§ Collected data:
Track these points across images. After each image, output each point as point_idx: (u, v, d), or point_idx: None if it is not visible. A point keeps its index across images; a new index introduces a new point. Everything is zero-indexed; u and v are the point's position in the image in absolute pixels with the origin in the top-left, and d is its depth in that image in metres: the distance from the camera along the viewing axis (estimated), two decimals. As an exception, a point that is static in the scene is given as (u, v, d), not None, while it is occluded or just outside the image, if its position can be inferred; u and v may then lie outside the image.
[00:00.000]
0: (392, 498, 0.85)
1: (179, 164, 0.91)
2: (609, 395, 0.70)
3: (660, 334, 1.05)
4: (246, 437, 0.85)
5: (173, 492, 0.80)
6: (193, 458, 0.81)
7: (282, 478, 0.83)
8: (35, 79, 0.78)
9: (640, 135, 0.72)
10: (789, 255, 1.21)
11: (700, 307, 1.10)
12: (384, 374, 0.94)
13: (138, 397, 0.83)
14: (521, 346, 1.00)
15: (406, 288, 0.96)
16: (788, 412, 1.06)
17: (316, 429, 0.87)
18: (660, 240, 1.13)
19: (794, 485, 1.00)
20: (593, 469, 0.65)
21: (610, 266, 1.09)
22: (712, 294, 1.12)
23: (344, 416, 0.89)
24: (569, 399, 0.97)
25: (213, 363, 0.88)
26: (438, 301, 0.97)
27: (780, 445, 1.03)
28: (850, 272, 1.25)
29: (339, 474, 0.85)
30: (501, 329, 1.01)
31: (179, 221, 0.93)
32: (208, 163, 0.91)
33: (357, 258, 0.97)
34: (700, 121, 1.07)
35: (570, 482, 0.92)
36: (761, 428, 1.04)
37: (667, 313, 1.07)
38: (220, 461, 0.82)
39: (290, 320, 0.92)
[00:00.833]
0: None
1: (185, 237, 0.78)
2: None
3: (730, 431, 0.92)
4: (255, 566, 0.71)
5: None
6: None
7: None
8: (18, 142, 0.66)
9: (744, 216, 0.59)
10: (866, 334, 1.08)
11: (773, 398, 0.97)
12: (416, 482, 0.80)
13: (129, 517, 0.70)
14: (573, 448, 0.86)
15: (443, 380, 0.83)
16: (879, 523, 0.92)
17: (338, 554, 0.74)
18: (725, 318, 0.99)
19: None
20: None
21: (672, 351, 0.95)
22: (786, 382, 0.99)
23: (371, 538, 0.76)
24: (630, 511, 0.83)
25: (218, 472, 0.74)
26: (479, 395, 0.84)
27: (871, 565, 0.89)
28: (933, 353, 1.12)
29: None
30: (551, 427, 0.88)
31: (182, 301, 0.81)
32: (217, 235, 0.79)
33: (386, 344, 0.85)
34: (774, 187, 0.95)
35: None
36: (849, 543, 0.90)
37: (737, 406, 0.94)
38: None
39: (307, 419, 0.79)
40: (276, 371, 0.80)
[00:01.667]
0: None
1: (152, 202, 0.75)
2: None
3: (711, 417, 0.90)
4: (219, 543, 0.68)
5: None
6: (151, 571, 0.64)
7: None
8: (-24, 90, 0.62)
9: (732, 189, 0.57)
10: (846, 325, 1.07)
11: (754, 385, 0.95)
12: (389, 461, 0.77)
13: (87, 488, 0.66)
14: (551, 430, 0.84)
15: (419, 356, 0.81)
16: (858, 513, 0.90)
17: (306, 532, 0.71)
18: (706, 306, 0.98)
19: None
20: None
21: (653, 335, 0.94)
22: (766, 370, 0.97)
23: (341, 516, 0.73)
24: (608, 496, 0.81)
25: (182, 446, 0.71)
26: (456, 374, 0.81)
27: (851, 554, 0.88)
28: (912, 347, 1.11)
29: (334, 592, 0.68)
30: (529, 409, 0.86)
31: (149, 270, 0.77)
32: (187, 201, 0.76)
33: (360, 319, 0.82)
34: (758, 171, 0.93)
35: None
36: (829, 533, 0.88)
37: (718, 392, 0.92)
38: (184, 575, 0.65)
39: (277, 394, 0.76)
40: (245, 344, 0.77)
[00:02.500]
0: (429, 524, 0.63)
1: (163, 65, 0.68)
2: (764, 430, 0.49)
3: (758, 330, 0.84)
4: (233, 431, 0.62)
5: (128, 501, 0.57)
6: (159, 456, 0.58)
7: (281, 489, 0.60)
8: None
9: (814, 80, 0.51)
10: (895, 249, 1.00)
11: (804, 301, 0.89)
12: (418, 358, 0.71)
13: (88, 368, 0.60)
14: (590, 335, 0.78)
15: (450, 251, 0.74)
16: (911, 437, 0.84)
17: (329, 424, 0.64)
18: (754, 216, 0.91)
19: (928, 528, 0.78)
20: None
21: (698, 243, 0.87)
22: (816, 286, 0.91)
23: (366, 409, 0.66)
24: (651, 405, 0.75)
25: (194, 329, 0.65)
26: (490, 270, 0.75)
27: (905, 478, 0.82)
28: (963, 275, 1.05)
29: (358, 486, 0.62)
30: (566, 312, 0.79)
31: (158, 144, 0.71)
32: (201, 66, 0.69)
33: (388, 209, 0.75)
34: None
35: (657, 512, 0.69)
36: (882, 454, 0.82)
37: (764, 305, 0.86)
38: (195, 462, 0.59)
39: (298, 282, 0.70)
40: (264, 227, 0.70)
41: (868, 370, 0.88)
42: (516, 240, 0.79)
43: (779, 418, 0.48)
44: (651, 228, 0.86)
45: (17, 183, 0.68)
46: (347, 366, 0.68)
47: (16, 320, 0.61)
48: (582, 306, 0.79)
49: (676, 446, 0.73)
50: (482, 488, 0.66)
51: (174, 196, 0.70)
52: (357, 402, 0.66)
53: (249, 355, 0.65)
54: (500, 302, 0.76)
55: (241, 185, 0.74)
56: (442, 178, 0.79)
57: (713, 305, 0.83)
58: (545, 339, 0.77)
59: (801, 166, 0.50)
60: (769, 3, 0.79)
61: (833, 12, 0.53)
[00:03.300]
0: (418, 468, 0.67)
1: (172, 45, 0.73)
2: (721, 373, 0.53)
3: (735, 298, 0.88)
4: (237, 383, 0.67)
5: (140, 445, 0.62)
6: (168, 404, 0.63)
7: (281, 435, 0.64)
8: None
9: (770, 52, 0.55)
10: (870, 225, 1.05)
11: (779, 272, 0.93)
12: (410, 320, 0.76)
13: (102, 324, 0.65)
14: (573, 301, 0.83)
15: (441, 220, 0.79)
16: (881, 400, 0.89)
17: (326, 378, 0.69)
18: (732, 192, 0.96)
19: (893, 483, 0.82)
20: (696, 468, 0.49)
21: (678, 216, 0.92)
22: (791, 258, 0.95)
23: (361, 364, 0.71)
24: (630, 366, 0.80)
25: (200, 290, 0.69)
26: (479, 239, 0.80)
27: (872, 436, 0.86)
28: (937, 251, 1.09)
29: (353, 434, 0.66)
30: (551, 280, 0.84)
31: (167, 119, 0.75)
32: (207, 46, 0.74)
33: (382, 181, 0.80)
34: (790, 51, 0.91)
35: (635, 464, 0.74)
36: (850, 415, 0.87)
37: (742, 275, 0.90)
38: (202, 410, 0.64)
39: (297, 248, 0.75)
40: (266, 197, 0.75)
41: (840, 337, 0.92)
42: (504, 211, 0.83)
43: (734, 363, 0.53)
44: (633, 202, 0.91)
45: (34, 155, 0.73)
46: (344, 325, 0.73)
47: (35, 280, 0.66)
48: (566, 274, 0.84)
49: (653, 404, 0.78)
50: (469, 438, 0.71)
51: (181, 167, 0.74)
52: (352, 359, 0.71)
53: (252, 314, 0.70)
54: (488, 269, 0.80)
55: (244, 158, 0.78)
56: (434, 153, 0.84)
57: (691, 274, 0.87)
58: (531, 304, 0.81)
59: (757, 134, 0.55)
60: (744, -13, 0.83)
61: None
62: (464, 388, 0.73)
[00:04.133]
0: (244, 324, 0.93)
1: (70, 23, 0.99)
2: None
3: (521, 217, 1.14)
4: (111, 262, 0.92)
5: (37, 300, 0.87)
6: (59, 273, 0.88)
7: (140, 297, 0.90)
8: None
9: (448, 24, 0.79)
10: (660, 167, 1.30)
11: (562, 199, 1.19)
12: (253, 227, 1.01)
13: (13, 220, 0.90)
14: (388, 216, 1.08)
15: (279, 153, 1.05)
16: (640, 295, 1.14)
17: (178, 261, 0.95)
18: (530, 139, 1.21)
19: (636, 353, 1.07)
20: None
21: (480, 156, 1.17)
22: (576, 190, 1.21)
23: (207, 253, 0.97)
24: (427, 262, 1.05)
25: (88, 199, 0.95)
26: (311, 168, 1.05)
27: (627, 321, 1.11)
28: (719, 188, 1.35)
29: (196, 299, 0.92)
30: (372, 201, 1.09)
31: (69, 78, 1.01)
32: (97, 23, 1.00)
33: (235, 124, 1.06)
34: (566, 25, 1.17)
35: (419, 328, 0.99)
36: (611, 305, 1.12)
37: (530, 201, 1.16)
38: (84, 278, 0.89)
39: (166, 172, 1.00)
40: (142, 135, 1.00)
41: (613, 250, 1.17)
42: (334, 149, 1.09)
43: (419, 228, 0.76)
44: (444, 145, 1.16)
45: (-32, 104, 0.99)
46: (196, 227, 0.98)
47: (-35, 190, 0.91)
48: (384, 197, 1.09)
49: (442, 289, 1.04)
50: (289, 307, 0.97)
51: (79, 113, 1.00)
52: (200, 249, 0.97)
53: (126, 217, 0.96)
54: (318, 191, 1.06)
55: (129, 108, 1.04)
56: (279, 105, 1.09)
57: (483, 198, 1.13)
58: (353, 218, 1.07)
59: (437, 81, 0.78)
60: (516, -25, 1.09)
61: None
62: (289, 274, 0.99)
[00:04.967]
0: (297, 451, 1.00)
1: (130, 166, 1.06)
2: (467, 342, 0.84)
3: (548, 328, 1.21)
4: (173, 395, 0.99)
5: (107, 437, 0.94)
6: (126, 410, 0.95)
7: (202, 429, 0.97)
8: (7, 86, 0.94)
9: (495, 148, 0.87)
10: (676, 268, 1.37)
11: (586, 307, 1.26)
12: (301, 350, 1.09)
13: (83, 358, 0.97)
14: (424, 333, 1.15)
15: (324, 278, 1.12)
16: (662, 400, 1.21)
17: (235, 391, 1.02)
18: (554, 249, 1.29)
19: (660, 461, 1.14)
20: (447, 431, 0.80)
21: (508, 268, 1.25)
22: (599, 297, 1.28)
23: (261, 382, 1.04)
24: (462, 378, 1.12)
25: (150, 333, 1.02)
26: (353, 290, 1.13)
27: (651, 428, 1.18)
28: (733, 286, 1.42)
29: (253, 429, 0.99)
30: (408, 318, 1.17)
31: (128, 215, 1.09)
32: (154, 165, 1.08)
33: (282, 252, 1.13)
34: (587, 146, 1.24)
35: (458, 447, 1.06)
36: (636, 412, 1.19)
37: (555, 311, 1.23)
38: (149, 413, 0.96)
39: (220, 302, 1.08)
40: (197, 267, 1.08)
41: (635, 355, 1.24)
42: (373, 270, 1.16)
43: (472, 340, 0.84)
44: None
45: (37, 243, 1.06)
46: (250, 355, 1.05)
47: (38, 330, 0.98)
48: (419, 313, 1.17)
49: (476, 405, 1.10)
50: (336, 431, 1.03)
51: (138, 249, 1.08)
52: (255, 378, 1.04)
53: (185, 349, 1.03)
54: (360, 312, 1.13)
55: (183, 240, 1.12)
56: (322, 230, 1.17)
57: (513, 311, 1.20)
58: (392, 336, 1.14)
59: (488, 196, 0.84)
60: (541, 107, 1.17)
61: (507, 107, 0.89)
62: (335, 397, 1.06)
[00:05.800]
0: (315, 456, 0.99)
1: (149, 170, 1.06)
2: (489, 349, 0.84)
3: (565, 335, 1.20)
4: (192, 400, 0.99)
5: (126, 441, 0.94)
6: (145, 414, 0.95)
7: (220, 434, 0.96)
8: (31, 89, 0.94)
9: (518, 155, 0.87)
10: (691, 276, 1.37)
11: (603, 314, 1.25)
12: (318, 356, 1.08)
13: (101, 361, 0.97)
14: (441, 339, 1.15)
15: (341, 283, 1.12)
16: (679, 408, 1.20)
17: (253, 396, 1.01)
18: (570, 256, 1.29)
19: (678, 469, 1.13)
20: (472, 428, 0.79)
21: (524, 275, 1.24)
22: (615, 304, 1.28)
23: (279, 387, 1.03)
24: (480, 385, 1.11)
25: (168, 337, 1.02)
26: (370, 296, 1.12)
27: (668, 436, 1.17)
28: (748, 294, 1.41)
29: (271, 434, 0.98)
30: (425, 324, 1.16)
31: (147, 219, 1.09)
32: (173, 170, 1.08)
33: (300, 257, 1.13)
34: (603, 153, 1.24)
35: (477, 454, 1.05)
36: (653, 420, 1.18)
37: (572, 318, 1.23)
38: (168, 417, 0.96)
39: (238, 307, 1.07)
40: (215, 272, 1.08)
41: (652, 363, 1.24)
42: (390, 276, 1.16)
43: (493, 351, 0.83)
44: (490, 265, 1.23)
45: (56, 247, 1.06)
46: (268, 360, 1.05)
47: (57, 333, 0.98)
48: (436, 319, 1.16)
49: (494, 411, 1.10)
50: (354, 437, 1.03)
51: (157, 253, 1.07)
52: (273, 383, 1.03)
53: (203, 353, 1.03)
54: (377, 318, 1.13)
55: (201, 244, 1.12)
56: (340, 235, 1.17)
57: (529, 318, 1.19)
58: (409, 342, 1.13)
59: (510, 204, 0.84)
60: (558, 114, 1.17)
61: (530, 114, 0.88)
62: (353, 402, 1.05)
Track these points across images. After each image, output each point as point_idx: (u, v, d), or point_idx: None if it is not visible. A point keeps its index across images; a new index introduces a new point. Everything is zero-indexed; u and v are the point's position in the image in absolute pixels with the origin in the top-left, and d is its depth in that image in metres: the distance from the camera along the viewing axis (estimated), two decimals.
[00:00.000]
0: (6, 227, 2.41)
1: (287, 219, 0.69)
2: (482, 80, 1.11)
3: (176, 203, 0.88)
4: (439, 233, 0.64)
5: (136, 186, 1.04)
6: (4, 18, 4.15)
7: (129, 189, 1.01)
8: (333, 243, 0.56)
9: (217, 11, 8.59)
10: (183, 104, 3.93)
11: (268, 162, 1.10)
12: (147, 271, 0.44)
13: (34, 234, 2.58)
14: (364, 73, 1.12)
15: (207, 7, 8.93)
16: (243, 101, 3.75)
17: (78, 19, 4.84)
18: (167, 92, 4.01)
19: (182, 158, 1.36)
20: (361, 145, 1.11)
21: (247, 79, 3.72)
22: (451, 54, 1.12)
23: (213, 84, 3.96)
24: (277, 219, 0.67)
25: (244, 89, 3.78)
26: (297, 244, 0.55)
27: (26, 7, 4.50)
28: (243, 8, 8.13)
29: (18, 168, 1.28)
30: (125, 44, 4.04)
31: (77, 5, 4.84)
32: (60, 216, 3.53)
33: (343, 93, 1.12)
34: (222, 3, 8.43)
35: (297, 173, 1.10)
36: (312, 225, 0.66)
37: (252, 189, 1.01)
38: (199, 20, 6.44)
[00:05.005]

§ WORK INSTRUCTIONS: Copy out the lines above exactly, beginning at the one that contains "0: (392, 498, 0.85)" and ending at the one that contains "11: (700, 307, 1.10)".

§ PROBLEM SOLUTION:
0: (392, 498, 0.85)
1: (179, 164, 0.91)
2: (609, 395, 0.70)
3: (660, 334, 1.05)
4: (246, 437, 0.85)
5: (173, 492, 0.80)
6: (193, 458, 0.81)
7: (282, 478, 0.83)
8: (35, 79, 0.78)
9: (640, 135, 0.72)
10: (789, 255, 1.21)
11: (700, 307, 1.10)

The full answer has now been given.